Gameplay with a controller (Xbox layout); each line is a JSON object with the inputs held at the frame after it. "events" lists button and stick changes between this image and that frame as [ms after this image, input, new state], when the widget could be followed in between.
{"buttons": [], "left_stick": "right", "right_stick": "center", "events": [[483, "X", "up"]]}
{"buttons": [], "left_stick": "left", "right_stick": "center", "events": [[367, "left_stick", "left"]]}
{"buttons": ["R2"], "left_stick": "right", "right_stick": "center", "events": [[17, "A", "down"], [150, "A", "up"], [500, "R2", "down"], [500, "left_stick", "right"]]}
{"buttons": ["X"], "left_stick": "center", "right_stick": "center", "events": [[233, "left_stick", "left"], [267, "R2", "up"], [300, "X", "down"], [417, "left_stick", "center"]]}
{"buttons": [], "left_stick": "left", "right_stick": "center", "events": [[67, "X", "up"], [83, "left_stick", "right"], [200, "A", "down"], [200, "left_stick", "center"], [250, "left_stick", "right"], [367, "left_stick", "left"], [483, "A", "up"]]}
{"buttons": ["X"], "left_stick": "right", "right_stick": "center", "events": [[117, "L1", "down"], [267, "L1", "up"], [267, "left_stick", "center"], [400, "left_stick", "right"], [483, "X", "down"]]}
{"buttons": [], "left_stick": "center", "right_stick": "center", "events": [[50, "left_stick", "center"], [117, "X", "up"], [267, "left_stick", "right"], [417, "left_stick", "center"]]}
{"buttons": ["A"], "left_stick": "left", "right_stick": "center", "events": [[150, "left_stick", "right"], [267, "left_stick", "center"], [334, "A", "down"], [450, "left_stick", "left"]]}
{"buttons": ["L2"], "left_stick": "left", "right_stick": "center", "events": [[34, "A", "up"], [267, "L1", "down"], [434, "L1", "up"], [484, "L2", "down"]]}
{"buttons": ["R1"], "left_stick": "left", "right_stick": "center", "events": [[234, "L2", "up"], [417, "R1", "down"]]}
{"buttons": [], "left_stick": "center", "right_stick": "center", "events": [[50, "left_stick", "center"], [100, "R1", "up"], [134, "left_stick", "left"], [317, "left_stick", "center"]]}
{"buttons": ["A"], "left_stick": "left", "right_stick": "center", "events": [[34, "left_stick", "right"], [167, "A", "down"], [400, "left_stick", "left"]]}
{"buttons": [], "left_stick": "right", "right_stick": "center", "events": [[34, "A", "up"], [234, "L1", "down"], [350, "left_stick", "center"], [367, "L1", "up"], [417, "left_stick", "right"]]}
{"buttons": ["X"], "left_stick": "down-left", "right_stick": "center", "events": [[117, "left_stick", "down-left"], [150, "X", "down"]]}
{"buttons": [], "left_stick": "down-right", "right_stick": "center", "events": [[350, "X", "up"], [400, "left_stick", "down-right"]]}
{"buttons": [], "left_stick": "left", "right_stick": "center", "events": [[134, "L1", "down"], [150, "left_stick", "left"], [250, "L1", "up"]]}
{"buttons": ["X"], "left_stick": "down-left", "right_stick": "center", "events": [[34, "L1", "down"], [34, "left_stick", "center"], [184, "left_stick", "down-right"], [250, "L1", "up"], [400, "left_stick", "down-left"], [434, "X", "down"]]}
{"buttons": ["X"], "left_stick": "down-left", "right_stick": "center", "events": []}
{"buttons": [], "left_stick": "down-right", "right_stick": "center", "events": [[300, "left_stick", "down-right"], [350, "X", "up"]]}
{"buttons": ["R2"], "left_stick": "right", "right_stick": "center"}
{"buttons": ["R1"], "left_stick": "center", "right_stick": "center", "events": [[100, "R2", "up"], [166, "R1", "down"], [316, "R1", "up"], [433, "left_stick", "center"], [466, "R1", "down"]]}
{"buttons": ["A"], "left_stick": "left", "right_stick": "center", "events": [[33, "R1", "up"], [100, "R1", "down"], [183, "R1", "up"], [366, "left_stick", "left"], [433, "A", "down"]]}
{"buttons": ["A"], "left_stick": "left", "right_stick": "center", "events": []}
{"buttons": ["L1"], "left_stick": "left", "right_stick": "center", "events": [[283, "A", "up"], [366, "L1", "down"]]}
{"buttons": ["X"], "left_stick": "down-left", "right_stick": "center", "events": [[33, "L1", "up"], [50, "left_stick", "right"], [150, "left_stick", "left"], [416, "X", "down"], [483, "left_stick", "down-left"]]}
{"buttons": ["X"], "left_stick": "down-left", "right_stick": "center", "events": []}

= = = = =

_YOUR GOAL:_ Output the data in full, exactly as it stands.

_EXPECTED ANSWER:_
Gameplay with a controller (Xbox layout); each line is a JSON object with the inputs held at the frame after it. "events" lists button and stick changes between this image and that frame as [ms after this image, input, new state], when the widget could be followed in between.
{"buttons": [], "left_stick": "right", "right_stick": "center", "events": [[483, "X", "up"]]}
{"buttons": [], "left_stick": "left", "right_stick": "center", "events": [[367, "left_stick", "left"]]}
{"buttons": ["R2"], "left_stick": "right", "right_stick": "center", "events": [[17, "A", "down"], [150, "A", "up"], [500, "R2", "down"], [500, "left_stick", "right"]]}
{"buttons": ["X"], "left_stick": "center", "right_stick": "center", "events": [[233, "left_stick", "left"], [267, "R2", "up"], [300, "X", "down"], [417, "left_stick", "center"]]}
{"buttons": [], "left_stick": "left", "right_stick": "center", "events": [[67, "X", "up"], [83, "left_stick", "right"], [200, "A", "down"], [200, "left_stick", "center"], [250, "left_stick", "right"], [367, "left_stick", "left"], [483, "A", "up"]]}
{"buttons": ["X"], "left_stick": "right", "right_stick": "center", "events": [[117, "L1", "down"], [267, "L1", "up"], [267, "left_stick", "center"], [400, "left_stick", "right"], [483, "X", "down"]]}
{"buttons": [], "left_stick": "center", "right_stick": "center", "events": [[50, "left_stick", "center"], [117, "X", "up"], [267, "left_stick", "right"], [417, "left_stick", "center"]]}
{"buttons": ["A"], "left_stick": "left", "right_stick": "center", "events": [[150, "left_stick", "right"], [267, "left_stick", "center"], [334, "A", "down"], [450, "left_stick", "left"]]}
{"buttons": ["L2"], "left_stick": "left", "right_stick": "center", "events": [[34, "A", "up"], [267, "L1", "down"], [434, "L1", "up"], [484, "L2", "down"]]}
{"buttons": ["R1"], "left_stick": "left", "right_stick": "center", "events": [[234, "L2", "up"], [417, "R1", "down"]]}
{"buttons": [], "left_stick": "center", "right_stick": "center", "events": [[50, "left_stick", "center"], [100, "R1", "up"], [134, "left_stick", "left"], [317, "left_stick", "center"]]}
{"buttons": ["A"], "left_stick": "left", "right_stick": "center", "events": [[34, "left_stick", "right"], [167, "A", "down"], [400, "left_stick", "left"]]}
{"buttons": [], "left_stick": "right", "right_stick": "center", "events": [[34, "A", "up"], [234, "L1", "down"], [350, "left_stick", "center"], [367, "L1", "up"], [417, "left_stick", "right"]]}
{"buttons": ["X"], "left_stick": "down-left", "right_stick": "center", "events": [[117, "left_stick", "down-left"], [150, "X", "down"]]}
{"buttons": [], "left_stick": "down-right", "right_stick": "center", "events": [[350, "X", "up"], [400, "left_stick", "down-right"]]}
{"buttons": [], "left_stick": "left", "right_stick": "center", "events": [[134, "L1", "down"], [150, "left_stick", "left"], [250, "L1", "up"]]}
{"buttons": ["X"], "left_stick": "down-left", "right_stick": "center", "events": [[34, "L1", "down"], [34, "left_stick", "center"], [184, "left_stick", "down-right"], [250, "L1", "up"], [400, "left_stick", "down-left"], [434, "X", "down"]]}
{"buttons": ["X"], "left_stick": "down-left", "right_stick": "center", "events": []}
{"buttons": [], "left_stick": "down-right", "right_stick": "center", "events": [[300, "left_stick", "down-right"], [350, "X", "up"]]}
{"buttons": ["R2"], "left_stick": "right", "right_stick": "center"}
{"buttons": ["R1"], "left_stick": "center", "right_stick": "center", "events": [[100, "R2", "up"], [166, "R1", "down"], [316, "R1", "up"], [433, "left_stick", "center"], [466, "R1", "down"]]}
{"buttons": ["A"], "left_stick": "left", "right_stick": "center", "events": [[33, "R1", "up"], [100, "R1", "down"], [183, "R1", "up"], [366, "left_stick", "left"], [433, "A", "down"]]}
{"buttons": ["A"], "left_stick": "left", "right_stick": "center", "events": []}
{"buttons": ["L1"], "left_stick": "left", "right_stick": "center", "events": [[283, "A", "up"], [366, "L1", "down"]]}
{"buttons": ["X"], "left_stick": "down-left", "right_stick": "center", "events": [[33, "L1", "up"], [50, "left_stick", "right"], [150, "left_stick", "left"], [416, "X", "down"], [483, "left_stick", "down-left"]]}
{"buttons": ["X"], "left_stick": "down-left", "right_stick": "center", "events": []}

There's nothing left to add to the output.